É do conhecimento geral que a sucessão paulista é fundamental para os destinos do país. Estado mais forte da Federação, com maior número de eleitores, São Paulo é chamada por alguns analistas de “cidadela” do PSDB, dada a força do partido na região.
Os tucanos comandam o estado desde 1994, caso único no Brasil. No entanto, o pleito de outubro próximo poderá mudar esse quadro. Hoje, a disputa está absolutamente indefinida e ao menos quatro grupos têm chances de conquistar o Palácio dos Bandeirantes.
O atual governador, Márcio França (PSB), é nome forte. Além de contar com a máquina, ele tem o apoio de partidos como o PR, o Solidariedade, o PROS, o Podemos e o PPS. Além disso, ele conta com a simpatia do ex-governador Geraldo Alckmin, em plena pré-campanha nacional. França defende que os socialistas apoiem Alckmin na disputa presidencial, mas a cúpula do partido tende a caminhar ao lado de Ciro Gomes (PDT). Contra si, o governador tem o fato de ainda ser pouco conhecido do eleitorado. As eleições de outubro serão seu maior desafio político.
O neo-tucano João Dória é outro nome de peso na disputa. Ele tem a seu lado o DEM, o PSD, o PRB e o PP, que recentemente deixou a coligação de França. Apesar de aparecer bem nas pesquisas, Dória enfrentará muitos obstáculos. Ele não une seu próprio partido, tem em seu currículo o fato de haver deixado a administração da capital ainda em início de mandato e carece de carisma. Sua candidatura ao governo paulista, na verdade, ainda é uma incógnita.

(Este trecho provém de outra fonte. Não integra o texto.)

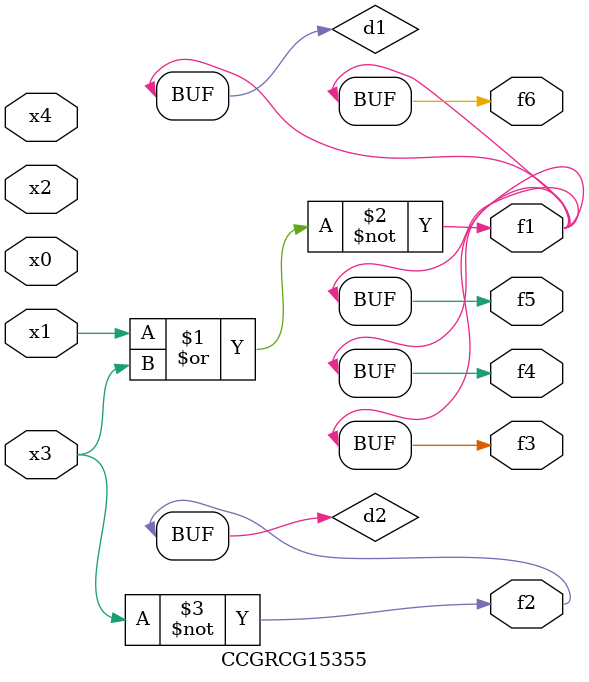
<source format=v>
module CCGRCG15355(
	input x0, x1, x2, x3, x4,
	output f1, f2, f3, f4, f5, f6
);

	wire d1, d2;

	nor (d1, x1, x3);
	not (d2, x3);
	assign f1 = d1;
	assign f2 = d2;
	assign f3 = d1;
	assign f4 = d1;
	assign f5 = d1;
	assign f6 = d1;
endmodule

</source>
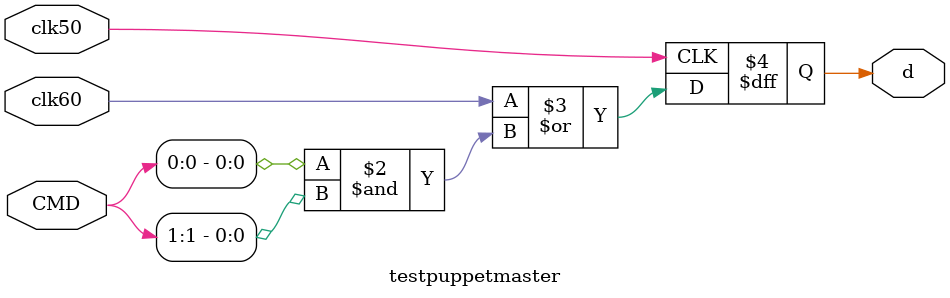
<source format=v>
`timescale 1 ps / 1 ps

module testpuppetmaster(
	input clk50,
	input clk60,
	input [1:0] CMD,
	output reg d
);
	
	always @(posedge clk50) begin
		d <= clk60 | (CMD[0] & CMD[1]);
	end
endmodule

</source>
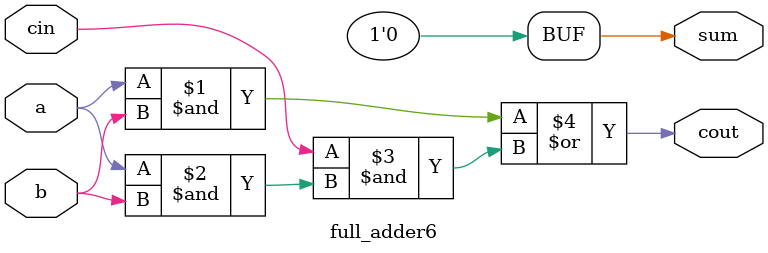
<source format=v>
module full_adder6(a,b,cin,sum,cout);
input a,b,cin;
output sum,cout;
assign sum = 1'b0;
assign cout = a&b|cin&(a&b); 
// initial begin
//     $display("The incorrect adder with xor1 having out/0");
// end   
endmodule
</source>
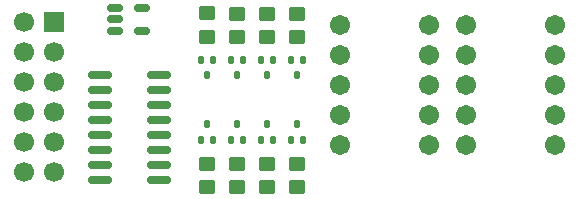
<source format=gbr>
%TF.GenerationSoftware,KiCad,Pcbnew,9.0.6-9.0.6~ubuntu24.04.1*%
%TF.CreationDate,2026-01-18T11:39:45-03:00*%
%TF.ProjectId,cotti_7seg,636f7474-695f-4377-9365-672e6b696361,0.0*%
%TF.SameCoordinates,Original*%
%TF.FileFunction,Soldermask,Bot*%
%TF.FilePolarity,Negative*%
%FSLAX46Y46*%
G04 Gerber Fmt 4.6, Leading zero omitted, Abs format (unit mm)*
G04 Created by KiCad (PCBNEW 9.0.6-9.0.6~ubuntu24.04.1) date 2026-01-18 11:39:45*
%MOMM*%
%LPD*%
G01*
G04 APERTURE LIST*
G04 Aperture macros list*
%AMRoundRect*
0 Rectangle with rounded corners*
0 $1 Rounding radius*
0 $2 $3 $4 $5 $6 $7 $8 $9 X,Y pos of 4 corners*
0 Add a 4 corners polygon primitive as box body*
4,1,4,$2,$3,$4,$5,$6,$7,$8,$9,$2,$3,0*
0 Add four circle primitives for the rounded corners*
1,1,$1+$1,$2,$3*
1,1,$1+$1,$4,$5*
1,1,$1+$1,$6,$7*
1,1,$1+$1,$8,$9*
0 Add four rect primitives between the rounded corners*
20,1,$1+$1,$2,$3,$4,$5,0*
20,1,$1+$1,$4,$5,$6,$7,0*
20,1,$1+$1,$6,$7,$8,$9,0*
20,1,$1+$1,$8,$9,$2,$3,0*%
G04 Aperture macros list end*
%ADD10RoundRect,0.125000X0.125000X-0.175000X0.125000X0.175000X-0.125000X0.175000X-0.125000X-0.175000X0*%
%ADD11RoundRect,0.150000X-0.512500X-0.150000X0.512500X-0.150000X0.512500X0.150000X-0.512500X0.150000X0*%
%ADD12C,1.712000*%
%ADD13RoundRect,0.150000X-0.825000X-0.150000X0.825000X-0.150000X0.825000X0.150000X-0.825000X0.150000X0*%
%ADD14RoundRect,0.250000X0.450000X-0.350000X0.450000X0.350000X-0.450000X0.350000X-0.450000X-0.350000X0*%
%ADD15RoundRect,0.250000X-0.450000X0.350000X-0.450000X-0.350000X0.450000X-0.350000X0.450000X0.350000X0*%
%ADD16RoundRect,0.125000X-0.125000X0.175000X-0.125000X-0.175000X0.125000X-0.175000X0.125000X0.175000X0*%
%ADD17R,1.700000X1.700000*%
%ADD18C,1.700000*%
G04 APERTURE END LIST*
D10*
%TO.C,Q14*%
X123444000Y-63231000D03*
X122944000Y-64531000D03*
X123944000Y-64531000D03*
%TD*%
D11*
%TO.C,U6*%
X113162500Y-55306000D03*
X113162500Y-54356000D03*
X113162500Y-53406000D03*
X115437500Y-53406000D03*
X115437500Y-55306000D03*
%TD*%
D12*
%TO.C,U5*%
X142848800Y-54864000D03*
X142848800Y-57404000D03*
X142848800Y-59944000D03*
X142848800Y-62484000D03*
X142848800Y-65024000D03*
X150368800Y-65024000D03*
X150368800Y-62484000D03*
X150368800Y-59944000D03*
X150368800Y-57404000D03*
X150368800Y-54864000D03*
%TD*%
D13*
%TO.C,U4*%
X111887000Y-67945000D03*
X111887000Y-66675000D03*
X111887000Y-65405000D03*
X111887000Y-64135000D03*
X111887000Y-62865000D03*
X111887000Y-61595000D03*
X111887000Y-60325000D03*
X111887000Y-59055000D03*
X116837000Y-59055000D03*
X116837000Y-60325000D03*
X116837000Y-61595000D03*
X116837000Y-62865000D03*
X116837000Y-64135000D03*
X116837000Y-65405000D03*
X116837000Y-66675000D03*
X116837000Y-67945000D03*
%TD*%
D12*
%TO.C,U2*%
X132180800Y-54864000D03*
X132180800Y-57404000D03*
X132180800Y-59944000D03*
X132180800Y-62484000D03*
X132180800Y-65024000D03*
X139700800Y-65024000D03*
X139700800Y-62484000D03*
X139700800Y-59944000D03*
X139700800Y-57404000D03*
X139700800Y-54864000D03*
%TD*%
D14*
%TO.C,R16*%
X120904000Y-55848000D03*
X120904000Y-53848000D03*
%TD*%
D15*
%TO.C,R15*%
X123444000Y-66564000D03*
X123444000Y-68564000D03*
%TD*%
%TO.C,R14*%
X120904000Y-66564000D03*
X120904000Y-68564000D03*
%TD*%
%TO.C,R13*%
X125984000Y-66564000D03*
X125984000Y-68564000D03*
%TD*%
%TO.C,R12*%
X128524000Y-66564000D03*
X128524000Y-68564000D03*
%TD*%
D14*
%TO.C,R11*%
X128524000Y-55864000D03*
X128524000Y-53864000D03*
%TD*%
%TO.C,R10*%
X125984000Y-55864000D03*
X125984000Y-53864000D03*
%TD*%
D10*
%TO.C,Q16*%
X126484000Y-64531000D03*
X125484000Y-64531000D03*
X125984000Y-63231000D03*
%TD*%
D16*
%TO.C,Q15*%
X120404000Y-57770000D03*
X121404000Y-57770000D03*
X120904000Y-59070000D03*
%TD*%
D10*
%TO.C,Q13*%
X121404000Y-64531000D03*
X120404000Y-64531000D03*
X120904000Y-63231000D03*
%TD*%
%TO.C,Q12*%
X129024000Y-64531000D03*
X128024000Y-64531000D03*
X128524000Y-63231000D03*
%TD*%
D16*
%TO.C,Q11*%
X128024000Y-57770000D03*
X129024000Y-57770000D03*
X128524000Y-59070000D03*
%TD*%
%TO.C,Q10*%
X125484000Y-57770000D03*
X126484000Y-57770000D03*
X125984000Y-59070000D03*
%TD*%
%TO.C,Q9*%
X122944000Y-57770000D03*
X123944000Y-57770000D03*
X123444000Y-59070000D03*
%TD*%
D17*
%TO.C,J1*%
X107950000Y-54610000D03*
D18*
X107950000Y-57150000D03*
X107950000Y-59690000D03*
X107950000Y-62230000D03*
X107950000Y-64770000D03*
X107950000Y-67310000D03*
X105410000Y-54610000D03*
X105410000Y-57150000D03*
X105410000Y-59690000D03*
X105410000Y-62230000D03*
X105410000Y-64770000D03*
X105410000Y-67310000D03*
%TD*%
D14*
%TO.C,R9*%
X123444000Y-55864000D03*
X123444000Y-53864000D03*
%TD*%
M02*

</source>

O terceiro postulante é o empresário Paulo Skaf, do MDB. Velho conhecido das elites do estado, ele terá grandes dificuldades para avançar. Seu partido está isolado e deverá caminhar sozinho na disputa, com pouco tempo de propaganda em rádio e TV. Além disso, faltam-lhe carisma e apelo popular. Não está descartada a possibilidade de que ele migre para a eleição ao Senado Federal.
O quarto postulante é o petista Luiz Marinho. Apoiado por Lula e pela cúpula partidária, o sindicalista e ex-prefeito de São Bernardo (SP) tem dois desafios imediatos – romper a desconfiança do eleitorado paulista, historicamente refratário ao PT, e não ser enquadrado na Lei da Ficha Limpa, pois a Câmara Municipal recentemente rejeitou as contas de sua administração. Tarefas hercúleas.
Está mais que evidente que a incerteza é a palavra de ordem da sucessão paulista. Outros nomes podem entrar na disputa e, como visto, nada garante que os quatro postulantes hoje mais fortes sustentem suas candidaturas. O certo é que será um pleito diferente dos últimos realizados no estado.
A sucessão paulista terá grande peso não somente na disputa presidencial. O próximo titular do Planalto precisará negociar muito com o futuro governador. A tão necessária reforma tributária, por exemplo, só terá condições políticas de avançar com o apoio paulista. Por isso, é importante se acompanhar os movimentos dessa disputa estadual.